Damayanti wrote a note on his paper about the aggressive culture of the Bellicosans, a long-extinct tribe that was believed to declare war upon any strangers who approached their land, regardless of that stranger’s actual intent. This policy offered them relatively peaceful isolation through widespread fear of their country and the vicious god they worshipped (said to be capable of stopping the hearts of a thousand men at once). Eventually, however, the entire tribe died of a disease, posited to be an early form of tuberculosis.

That material was never mentioned in his class, but his professor liked to be tricky. As a woman who hated students that skipped class and students who tried to get by only on lectures, she pulled exam questions from every possible source, and was rarely moved by any pleas for clemency. Damayanti liked her immensely.

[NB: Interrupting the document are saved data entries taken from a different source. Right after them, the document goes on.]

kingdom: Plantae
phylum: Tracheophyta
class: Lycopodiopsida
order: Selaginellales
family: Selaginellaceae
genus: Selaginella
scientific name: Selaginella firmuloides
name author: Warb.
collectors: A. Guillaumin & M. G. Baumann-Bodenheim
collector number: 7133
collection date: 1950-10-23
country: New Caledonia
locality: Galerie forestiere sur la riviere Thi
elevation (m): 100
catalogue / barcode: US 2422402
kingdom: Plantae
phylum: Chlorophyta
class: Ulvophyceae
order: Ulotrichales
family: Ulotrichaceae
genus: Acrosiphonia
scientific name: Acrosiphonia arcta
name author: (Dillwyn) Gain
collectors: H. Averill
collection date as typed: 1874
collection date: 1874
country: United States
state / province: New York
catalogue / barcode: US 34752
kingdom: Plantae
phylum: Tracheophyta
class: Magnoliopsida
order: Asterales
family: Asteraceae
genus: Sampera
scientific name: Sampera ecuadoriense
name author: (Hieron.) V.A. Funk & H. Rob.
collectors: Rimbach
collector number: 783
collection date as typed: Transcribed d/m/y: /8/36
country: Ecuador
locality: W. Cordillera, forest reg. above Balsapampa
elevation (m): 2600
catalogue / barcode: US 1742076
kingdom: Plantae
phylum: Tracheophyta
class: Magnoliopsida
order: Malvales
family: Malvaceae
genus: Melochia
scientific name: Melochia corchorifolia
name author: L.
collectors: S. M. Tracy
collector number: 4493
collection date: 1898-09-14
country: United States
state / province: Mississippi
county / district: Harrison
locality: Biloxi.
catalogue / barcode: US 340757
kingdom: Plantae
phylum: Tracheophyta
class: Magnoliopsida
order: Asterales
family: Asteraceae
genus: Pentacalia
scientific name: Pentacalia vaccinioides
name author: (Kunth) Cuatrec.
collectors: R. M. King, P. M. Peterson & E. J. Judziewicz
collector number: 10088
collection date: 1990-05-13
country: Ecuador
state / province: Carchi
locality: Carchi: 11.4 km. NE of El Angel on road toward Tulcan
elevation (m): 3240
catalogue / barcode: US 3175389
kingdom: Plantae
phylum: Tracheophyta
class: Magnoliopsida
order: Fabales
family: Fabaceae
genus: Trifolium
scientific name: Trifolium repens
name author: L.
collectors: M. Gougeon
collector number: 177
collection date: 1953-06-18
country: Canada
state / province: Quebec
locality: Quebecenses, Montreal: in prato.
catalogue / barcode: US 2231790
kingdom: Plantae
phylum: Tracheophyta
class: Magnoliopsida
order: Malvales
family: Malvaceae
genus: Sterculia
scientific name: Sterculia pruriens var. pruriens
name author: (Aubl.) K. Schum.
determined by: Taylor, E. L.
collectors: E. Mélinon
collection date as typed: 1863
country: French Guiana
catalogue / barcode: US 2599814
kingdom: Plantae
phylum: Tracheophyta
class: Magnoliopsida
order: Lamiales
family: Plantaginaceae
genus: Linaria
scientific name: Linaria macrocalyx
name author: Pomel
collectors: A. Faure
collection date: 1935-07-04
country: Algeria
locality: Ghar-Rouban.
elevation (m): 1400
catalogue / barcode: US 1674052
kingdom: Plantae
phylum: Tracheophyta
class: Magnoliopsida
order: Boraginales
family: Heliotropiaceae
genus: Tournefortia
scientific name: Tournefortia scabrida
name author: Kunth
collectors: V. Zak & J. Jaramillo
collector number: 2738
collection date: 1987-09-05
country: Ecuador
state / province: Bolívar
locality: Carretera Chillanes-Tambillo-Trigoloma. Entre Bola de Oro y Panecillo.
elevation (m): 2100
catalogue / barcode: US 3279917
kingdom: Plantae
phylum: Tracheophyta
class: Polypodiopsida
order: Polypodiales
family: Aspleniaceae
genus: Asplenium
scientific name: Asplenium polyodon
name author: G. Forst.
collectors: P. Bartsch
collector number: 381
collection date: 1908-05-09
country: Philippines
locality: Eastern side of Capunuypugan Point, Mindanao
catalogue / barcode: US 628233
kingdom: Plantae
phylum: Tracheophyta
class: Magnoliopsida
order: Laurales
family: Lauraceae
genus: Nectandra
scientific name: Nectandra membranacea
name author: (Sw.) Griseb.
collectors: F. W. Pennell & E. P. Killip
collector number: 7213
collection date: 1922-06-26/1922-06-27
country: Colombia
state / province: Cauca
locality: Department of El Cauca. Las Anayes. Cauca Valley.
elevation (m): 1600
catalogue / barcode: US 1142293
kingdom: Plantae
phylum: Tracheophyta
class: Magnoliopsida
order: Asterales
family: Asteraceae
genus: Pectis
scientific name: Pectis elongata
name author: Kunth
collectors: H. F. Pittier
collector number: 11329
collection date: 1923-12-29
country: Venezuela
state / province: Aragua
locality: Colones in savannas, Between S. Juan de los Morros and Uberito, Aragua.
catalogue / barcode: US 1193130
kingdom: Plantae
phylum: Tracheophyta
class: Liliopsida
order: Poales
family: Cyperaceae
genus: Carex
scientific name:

“Samil?” Geoff said. He nudged Damayanti’s elbow, and the page in the smaller man’s hand tore at the edge. Damayanti exhaled through his teeth.

“I’m going home,” he said. “You know this.”

“Where is that again?” Geoff said.

His voice was light, mischievous and oblivious. Damayanti shut the poor book to spare it any further collateral damage. Disrespect to books was difficult for him to tolerate. He imagined his mother’s gentle face drooping in disappointment after he, as a small child, drew a red X in oil paint over a paragraph in one of his books. He felt that gaze on his back then, as he pushed the book away, and for a few moments he was a little boy.

“I’ve told you,” he said. “Really, Geoff, I’m quite preoccupied.”

“Oh, right. With the name I can’t possibly pronounce.” Geoff slapped Damayanti on the back again. The gesture was affable, but it knocked the wind out of Damayanti’s thin frame, and he wheezed.

“Please, Geoff,” he said.

“Fine, fine. Just send me a postcard sometime, would you?” Geoff bowed with an exaggerated flourish and started walking for the exit.

Rubbing his back, Damayanti looked up at the glass box containing the deathwhisper. As he examined the artistry of its multi-faceted eyes and segmented tail, wondering who had seen it long enough to draw a sketch from which to create the sculpture, he heard Harper call out to him.

“Almost forgot!” Geoff said. He tossed a rolled-up copy of the university newspaper at Damayanti’s head, which the other man barely caught. He unraveled the paper in front of him on the table and read the headline: PARADISE IN THE DESERT. A grainy image of his actual homeland, Shantiis, accompanied the short article.

“Thought that might interest you!” Geoff said. His inflection was bright as ever, but Damayanti could have sworn he heard a smirk. He looked up sharply, but Geoff was gone. Frowning, Damayanti traced his fingers over the photograph and wondered if Geoff Harper was quicker than he seemed. Not that it mattered: Damayanti would be home in a few days, and then all would be well. Let them know of his kingdom. Let them come, and be sorry for their intrusions.